» WORK REQUEST
Reproduce everything in the abstract on the Local Interstellar Medium from "the recent SOHO/UVCS" down to "the heliospheric interface.".

» READING PASSAGE
◇ ◇ ◇ ◇ ◇ ◇ ◇

Diagnostics of the Local Interstellar Medium using particles and UV radiation
Lallement, R.; Vallerga, J.; Raymond, J. R.
France, United States
Abstract
The chain of processes which govern trajectories and ionization of neutral particles from the circumsolar interstellar gas to the inner heliosphere can now be studied by combining several types of diagnostics: solar backscattered radiation (H and He), direct detection of neutral particles (He), detection of pickup ions of interstellar origin (H, He, C, N and O, etc.). Moreover, continuous observations of the Sun bring the required solar parameters to be included in the modeling and, in parallel, considerable efforts have been made in model developments. A good example of such improvements is the synthetic work done on interstellar helium, detailed by Möbius et al. in this issue. This is useful because helium is a tracer of the initial state of the interstellar gas in the Local Cloud and serves as a zero level for the other species. In particular, the velocity distribution of interstellar neutral hydrogen measured by SOHO/SWAN can be compared with helium characteristics, to quantify the modifications experienced by the H flow at entrance in the heliosphere. This provides a measurement of the interstellar circumsolar plasma pressure. Here we focus on three aspects: the recent EUVE data on the helium 58.4 nm glow, which provide an independent measurement of the flow direction and velocity, and help to understand how helium temperature has been overestimated when analyzing past glow data.
the recent SOHO/UVCS data which bring new constraints on the ionization processes close to the Sun, namely the significant role of electron impact and a possible explanation for the observed correlation between H + and He + pickup fluxes. an update of the hydrogen-helium differentiation at the heliospheric interface.

◇ ◇ ◇ ◇ ◇ ◇ ◇

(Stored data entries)

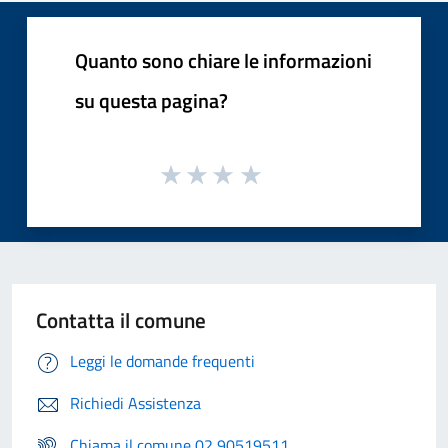
Quanto sono chiare le informazioni
su questa pagina?
Contatta il comune
Leggi le domande frequenti
Richiedi Assistenza
Chiama il comune 02 90519511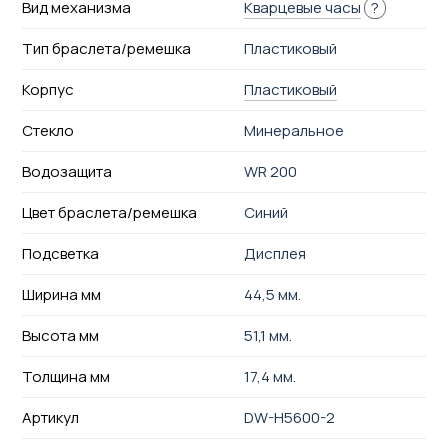
Вид механизма
Кварцевые часы
?
Тип браслета/ремешка
Пластиковый
Корпус
Пластиковый
Стекло
Минеральное
Водозащита
WR 200
Цвет браслета/ремешка
Синий
Подсветка
Дисплея
Ширина мм
44,5 мм.
Высота мм
51,1 мм.
Толщина мм
17,4 мм.
Артикул
DW-H5600-2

◇ ◇ ◇ ◇ ◇ ◇ ◇

» SOLUTION FOR THIS EXERCISE
the recent SOHO/UVCS data which bring new constraints on the ionization processes close to the Sun, namely the significant role of electron impact and a possible explanation for the observed correlation between H + and He + pickup fluxes. an update of the hydrogen-helium differentiation at the heliospheric interface.